**Exercise aim:**
In the entries below, how many lines contain the string "pitch"? Respond with the number only.

**Task data:**

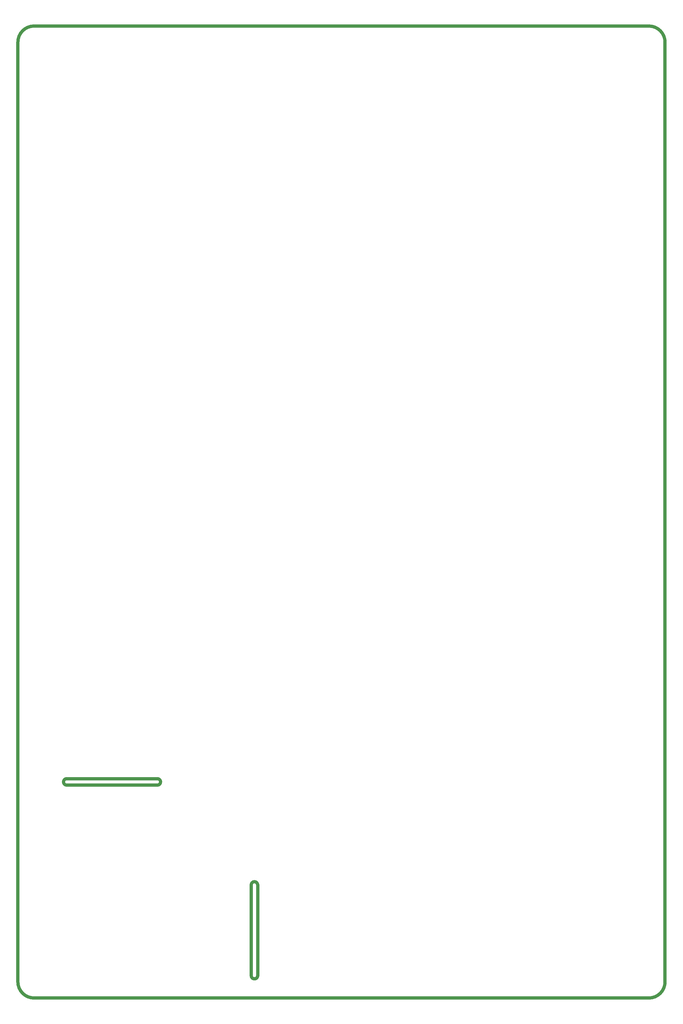
<source format=gm1>
G04 #@! TF.GenerationSoftware,KiCad,Pcbnew,5.0.2-bee76a0~70~ubuntu18.04.1*
G04 #@! TF.CreationDate,2018-11-29T20:18:27+08:00*
G04 #@! TF.ProjectId,backplane,6261636b-706c-4616-9e65-2e6b69636164,rev?*
G04 #@! TF.SameCoordinates,Original*
G04 #@! TF.FileFunction,Profile,NP*
%FSLAX46Y46*%
G04 Gerber Fmt 4.6, Leading zero omitted, Abs format (unit mm)*
G04 Created by KiCad (PCBNEW 5.0.2-bee76a0~70~ubuntu18.04.1) date Thursday, November 29, 2018 PM08:18:27 HKT*
%MOMM*%
%LPD*%
G01*
G04 APERTURE LIST*
%ADD10C,1.000000*%
G04 APERTURE END LIST*
D10*
X73110000Y-264100000D02*
G75*
G02X74110000Y-265100000I0J-1000000D01*
G01*
X73109999Y-294100001D02*
G75*
G02X72110000Y-293100000I1J1000000D01*
G01*
X72110000Y-293100000D02*
X72110000Y-265100000D01*
X74110000Y-265100000D02*
X74110000Y-293100000D01*
X74109998Y-293100001D02*
G75*
G02X73110000Y-294099999I-999998J0D01*
G01*
X72110000Y-265100000D02*
G75*
G02X73110000Y-264100000I1000000J0D01*
G01*
X15100000Y-234300000D02*
G75*
G02X14100000Y-233300000I0J1000000D01*
G01*
X14100000Y-233300000D02*
G75*
G02X15100000Y-232300000I1000000J0D01*
G01*
X44100000Y-233300000D02*
G75*
G02X43100000Y-234300000I-1000000J0D01*
G01*
X43100000Y-232300000D02*
G75*
G02X44100000Y-233300000I0J-1000000D01*
G01*
X43100000Y-234300000D02*
X15100000Y-234300000D01*
X15100000Y-232300000D02*
X43100000Y-232300000D01*
X0Y-5000000D02*
G75*
G02X5000000Y0I5000000J0D01*
G01*
X195000000Y0D02*
G75*
G02X200000000Y-5000000I0J-5000000D01*
G01*
X200000000Y-295000000D02*
G75*
G02X195000000Y-300000000I-5000000J0D01*
G01*
X5000000Y-300000000D02*
G75*
G02X0Y-295000000I0J5000000D01*
G01*
X0Y-5000000D02*
X0Y-295000000D01*
X5000000Y-300000000D02*
X195000000Y-300000000D01*
X200000000Y-5000000D02*
X200000000Y-295000000D01*
X5000000Y0D02*
X195000000Y0D01*
M02*

</source>
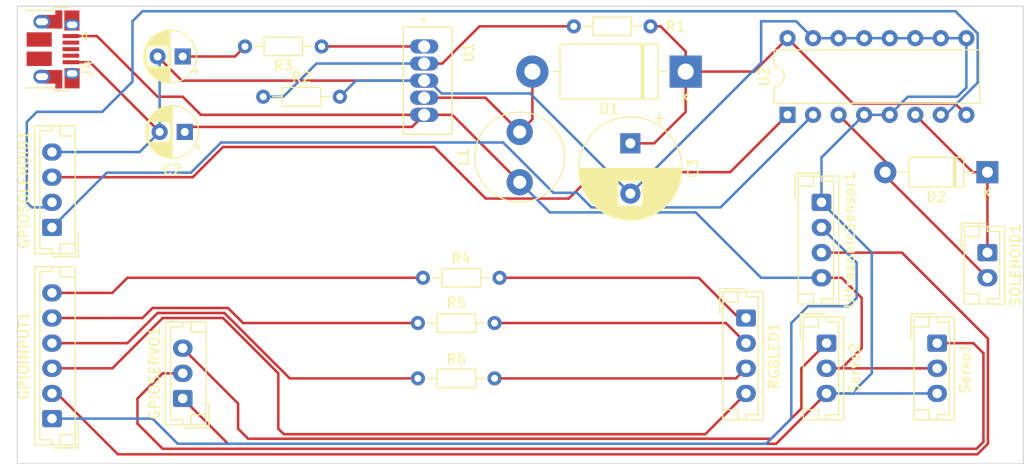
<source format=kicad_pcb>
(kicad_pcb
	(version 20240108)
	(generator "pcbnew")
	(generator_version "8.0")
	(general
		(thickness 1.6)
		(legacy_teardrops no)
	)
	(paper "A4")
	(layers
		(0 "F.Cu" signal)
		(31 "B.Cu" signal)
		(32 "B.Adhes" user "B.Adhesive")
		(33 "F.Adhes" user "F.Adhesive")
		(34 "B.Paste" user)
		(35 "F.Paste" user)
		(36 "B.SilkS" user "B.Silkscreen")
		(37 "F.SilkS" user "F.Silkscreen")
		(38 "B.Mask" user)
		(39 "F.Mask" user)
		(40 "Dwgs.User" user "User.Drawings")
		(41 "Cmts.User" user "User.Comments")
		(42 "Eco1.User" user "User.Eco1")
		(43 "Eco2.User" user "User.Eco2")
		(44 "Edge.Cuts" user)
		(45 "Margin" user)
		(46 "B.CrtYd" user "B.Courtyard")
		(47 "F.CrtYd" user "F.Courtyard")
		(48 "B.Fab" user)
		(49 "F.Fab" user)
		(50 "User.1" user)
		(51 "User.2" user)
		(52 "User.3" user)
		(53 "User.4" user)
		(54 "User.5" user)
		(55 "User.6" user)
		(56 "User.7" user)
		(57 "User.8" user)
		(58 "User.9" user)
	)
	(setup
		(stackup
			(layer "F.SilkS"
				(type "Top Silk Screen")
			)
			(layer "F.Paste"
				(type "Top Solder Paste")
			)
			(layer "F.Mask"
				(type "Top Solder Mask")
				(thickness 0.01)
			)
			(layer "F.Cu"
				(type "copper")
				(thickness 0.035)
			)
			(layer "dielectric 1"
				(type "core")
				(thickness 1.51)
				(material "FR4")
				(epsilon_r 4.5)
				(loss_tangent 0.02)
			)
			(layer "B.Cu"
				(type "copper")
				(thickness 0.035)
			)
			(layer "B.Mask"
				(type "Bottom Solder Mask")
				(thickness 0.01)
			)
			(layer "B.Paste"
				(type "Bottom Solder Paste")
			)
			(layer "B.SilkS"
				(type "Bottom Silk Screen")
			)
			(copper_finish "None")
			(dielectric_constraints no)
		)
		(pad_to_mask_clearance 0)
		(allow_soldermask_bridges_in_footprints no)
		(pcbplotparams
			(layerselection 0x00010fc_ffffffff)
			(plot_on_all_layers_selection 0x0000000_00000000)
			(disableapertmacros no)
			(usegerberextensions no)
			(usegerberattributes yes)
			(usegerberadvancedattributes yes)
			(creategerberjobfile yes)
			(dashed_line_dash_ratio 12.000000)
			(dashed_line_gap_ratio 3.000000)
			(svgprecision 4)
			(plotframeref no)
			(viasonmask no)
			(mode 1)
			(useauxorigin no)
			(hpglpennumber 1)
			(hpglpenspeed 20)
			(hpglpendiameter 15.000000)
			(pdf_front_fp_property_popups yes)
			(pdf_back_fp_property_popups yes)
			(dxfpolygonmode yes)
			(dxfimperialunits yes)
			(dxfusepcbnewfont yes)
			(psnegative no)
			(psa4output no)
			(plotreference yes)
			(plotvalue yes)
			(plotfptext yes)
			(plotinvisibletext no)
			(sketchpadsonfab no)
			(subtractmaskfromsilk no)
			(outputformat 1)
			(mirror no)
			(drillshape 0)
			(scaleselection 1)
			(outputdirectory "../../PCBFILES/")
		)
	)
	(net 0 "")
	(net 1 "+12V")
	(net 2 "Net-(D1-A)")
	(net 3 "Net-(C1-Pad1)")
	(net 4 "+5V")
	(net 5 "Net-(U1-FEEDBACK)")
	(net 6 "Net-(U1-COMP)")
	(net 7 "GND")
	(net 8 "Net-(D2-K)")
	(net 9 "Net-(D2-A)")
	(net 10 "Net-(GPIOSOLENOID1-Pin_2)")
	(net 11 "Net-(GPIOSOLENOID1-Pin_3)")
	(net 12 "Net-(GPIOSOLENOID1-Pin_1)")
	(net 13 "unconnected-(J4-D+-Pad3)")
	(net 14 "unconnected-(J4-Shield-Pad6)")
	(net 15 "unconnected-(J4-ID-Pad4)")
	(net 16 "unconnected-(J4-D--Pad2)")
	(net 17 "Net-(RGBLED1-Pin_2)")
	(net 18 "Net-(RGBLED1-Pin_1)")
	(net 19 "Net-(GPIOINPUT1-Pin_2)")
	(net 20 "Net-(GPIOINPUT1-Pin_3)")
	(net 21 "Net-(GPIOINPUT1-Pin_4)")
	(net 22 "Net-(GPIOINPUT1-Pin_5)")
	(net 23 "Net-(GPIOINPUT1-Pin_1)")
	(net 24 "Net-(GPIOINPUT1-Pin_6)")
	(net 25 "Net-(GPIOSERVO1-Pin_2)")
	(net 26 "Net-(GPIOSERVO1-Pin_3)")
	(net 27 "Net-(RGBLED1-Pin_3)")
	(footprint "Inductor_THT:L_Radial_D8.7mm_P5.00mm_Fastron_07HCP" (layer "F.Cu") (at 74.5 39.5 90))
	(footprint "Connector_JST:JST_EH_B3B-EH-A_1x03_P2.50mm_Vertical" (layer "F.Cu") (at 41 61 90))
	(footprint "Capacitor_THT:CP_Radial_D5.0mm_P2.50mm" (layer "F.Cu") (at 41.205113 34.5 180))
	(footprint "Diode_THT:D_DO-201AD_P15.24mm_Horizontal" (layer "F.Cu") (at 91 28.5 180))
	(footprint "Diode_THT:D_DO-41_SOD81_P10.16mm_Horizontal" (layer "F.Cu") (at 121 38.5 180))
	(footprint "Resistor_THT:R_Axial_DIN0204_L3.6mm_D1.6mm_P7.62mm_Horizontal" (layer "F.Cu") (at 64.38 59))
	(footprint "Connector_USB:USB_Micro-B_Amphenol_10103594-0001LF_Horizontal" (layer "F.Cu") (at 28.115 26.295 -90))
	(footprint "Capacitor_THT:CP_Radial_D5.0mm_P2.50mm" (layer "F.Cu") (at 41 27 180))
	(footprint "Resistor_THT:R_Axial_DIN0204_L3.6mm_D1.6mm_P7.62mm_Horizontal" (layer "F.Cu") (at 72 53.5 180))
	(footprint "Connector_JST:JST_EH_B4B-EH-A_1x04_P2.50mm_Vertical" (layer "F.Cu") (at 28 44 90))
	(footprint "Connector_JST:JST_EH_B4B-EH-A_1x04_P2.50mm_Vertical" (layer "F.Cu") (at 104.5 41.5 -90))
	(footprint "Connector_JST:JST_EH_B3B-EH-A_1x03_P2.50mm_Vertical" (layer "F.Cu") (at 116 55.5 -90))
	(footprint "Resistor_THT:R_Axial_DIN0204_L3.6mm_D1.6mm_P7.62mm_Horizontal" (layer "F.Cu") (at 54.81 26 180))
	(footprint "Connector_JST:JST_EH_B6B-EH-A_1x06_P2.50mm_Vertical" (layer "F.Cu") (at 28 63 90))
	(footprint "Connector_JST:JST_EH_B3B-EH-A_1x03_P2.50mm_Vertical" (layer "F.Cu") (at 105 55.5 -90))
	(footprint "Capacitor_THT:CP_Radial_D10.0mm_P5.00mm" (layer "F.Cu") (at 85.5 35.632323 -90))
	(footprint "Connector_JST:JST_EH_B4B-EH-A_1x04_P2.50mm_Vertical" (layer "F.Cu") (at 97 53 -90))
	(footprint "Kicad:VREG_LM2577T-ADJ_NOPB" (layer "F.Cu") (at 65 26 -90))
	(footprint "Resistor_THT:R_Axial_DIN0204_L3.6mm_D1.6mm_P7.62mm_Horizontal" (layer "F.Cu") (at 87.5 24 180))
	(footprint "Resistor_THT:R_Axial_DIN0204_L3.6mm_D1.6mm_P7.62mm_Horizontal"
		(layer "F.Cu")
		(uuid "d18ec2d7-458b-45ff-8f08-66026fecdfe2")
		(at 49 31)
		(descr "Resistor, Axial_DIN0204 series, Axial, Horizontal, pin pitch=7.62mm, 0.167W, length*diameter=3.6*1.6mm^2, http://cdn-reichelt.de/documents/datenblatt/B400/1_4W%23YAG.pdf")
		(tags "Resistor Axial_DIN0204 series Axial Horizontal pin pitch 7.62mm 0.167W length 3.6mm diameter 1.6mm")
		(property "Reference" "R2"
			(at 3.81 -1.92 0)
			(layer "F.SilkS")
			(uuid "60dfb728-6efa-4abb-bbcb-b38c7cf33c18")
			(effects
				(font
					(size 1 1)
					(thickness 0.15)
				)
			)
		)
		(property "Value" "2k"
			(at 3.81 2.54 0)
			(layer "F.Fab")
			(uuid "307ff8e8-61df-494d-8169-53e3d00e9222")
			(effects
				(font
					(size 1 1)
					(thickness 0.15)
				)
			)
		)
		(property "Footprint" "Resistor_THT:R_Axial_DIN0204_L3.6mm_D1.6mm_P7.62mm_Horizontal"
			(at 0 0 0)
			(unlocked yes)
			(layer "F.Fab")
			(hide yes)
			(uuid "3e278395-e184-4f7e-8e31-ae67435f2726")
			(effects
				(f
... [50585 chars truncated]
</source>
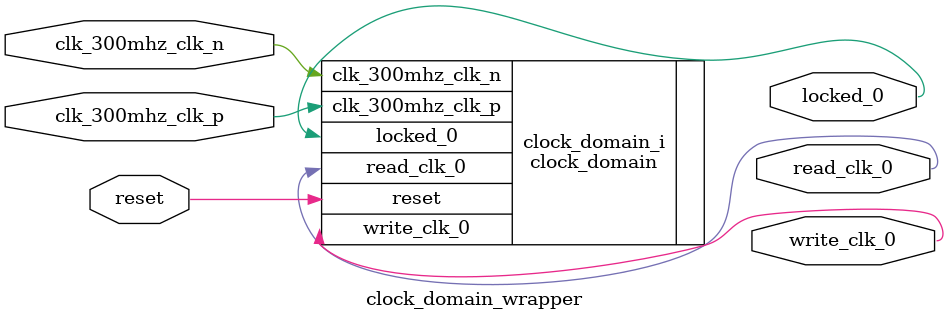
<source format=v>
`timescale 1 ps / 1 ps

module clock_domain_wrapper
   (clk_300mhz_clk_n,
    clk_300mhz_clk_p,
    locked_0,
    read_clk_0,
    reset,
    write_clk_0);
  input clk_300mhz_clk_n;
  input clk_300mhz_clk_p;
  output locked_0;
  output read_clk_0;
  input reset;
  output write_clk_0;

  wire clk_300mhz_clk_n;
  wire clk_300mhz_clk_p;
  wire locked_0;
  wire read_clk_0;
  wire reset;
  wire write_clk_0;

  clock_domain clock_domain_i
       (.clk_300mhz_clk_n(clk_300mhz_clk_n),
        .clk_300mhz_clk_p(clk_300mhz_clk_p),
        .locked_0(locked_0),
        .read_clk_0(read_clk_0),
        .reset(reset),
        .write_clk_0(write_clk_0));
endmodule

</source>
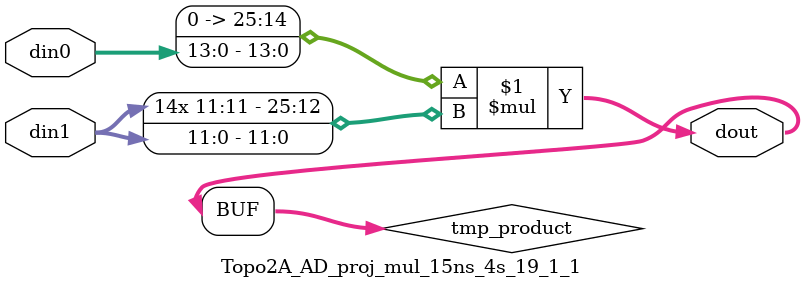
<source format=v>

`timescale 1 ns / 1 ps

 (* use_dsp = "no" *)  module Topo2A_AD_proj_mul_15ns_4s_19_1_1(din0, din1, dout);
parameter ID = 1;
parameter NUM_STAGE = 0;
parameter din0_WIDTH = 14;
parameter din1_WIDTH = 12;
parameter dout_WIDTH = 26;

input [din0_WIDTH - 1 : 0] din0; 
input [din1_WIDTH - 1 : 0] din1; 
output [dout_WIDTH - 1 : 0] dout;

wire signed [dout_WIDTH - 1 : 0] tmp_product;

























assign tmp_product = $signed({1'b0, din0}) * $signed(din1);










assign dout = tmp_product;





















endmodule

</source>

**Result:**
2